# [INSTRUCTION]
Copy out the data below word for word, starting at the line containing "pose: elev=137.6 azim=2.6" and ending with the last line of the data.

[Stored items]
※

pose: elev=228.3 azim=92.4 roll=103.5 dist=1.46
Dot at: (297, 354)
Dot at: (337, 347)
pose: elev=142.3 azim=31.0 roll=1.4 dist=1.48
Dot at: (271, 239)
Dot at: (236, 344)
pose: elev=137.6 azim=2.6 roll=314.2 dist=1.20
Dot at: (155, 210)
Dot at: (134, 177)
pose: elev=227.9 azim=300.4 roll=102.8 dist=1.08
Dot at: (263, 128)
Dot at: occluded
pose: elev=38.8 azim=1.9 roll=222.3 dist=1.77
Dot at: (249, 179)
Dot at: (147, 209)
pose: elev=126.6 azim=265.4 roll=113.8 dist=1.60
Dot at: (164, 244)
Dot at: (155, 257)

※

# [EXPECTED OUTPUT]
pose: elev=137.6 azim=2.6 roll=314.2 dist=1.20
Dot at: (155, 210)
Dot at: (134, 177)
pose: elev=227.9 azim=300.4 roll=102.8 dist=1.08
Dot at: (263, 128)
Dot at: occluded
pose: elev=38.8 azim=1.9 roll=222.3 dist=1.77
Dot at: (249, 179)
Dot at: (147, 209)
pose: elev=126.6 azim=265.4 roll=113.8 dist=1.60
Dot at: (164, 244)
Dot at: (155, 257)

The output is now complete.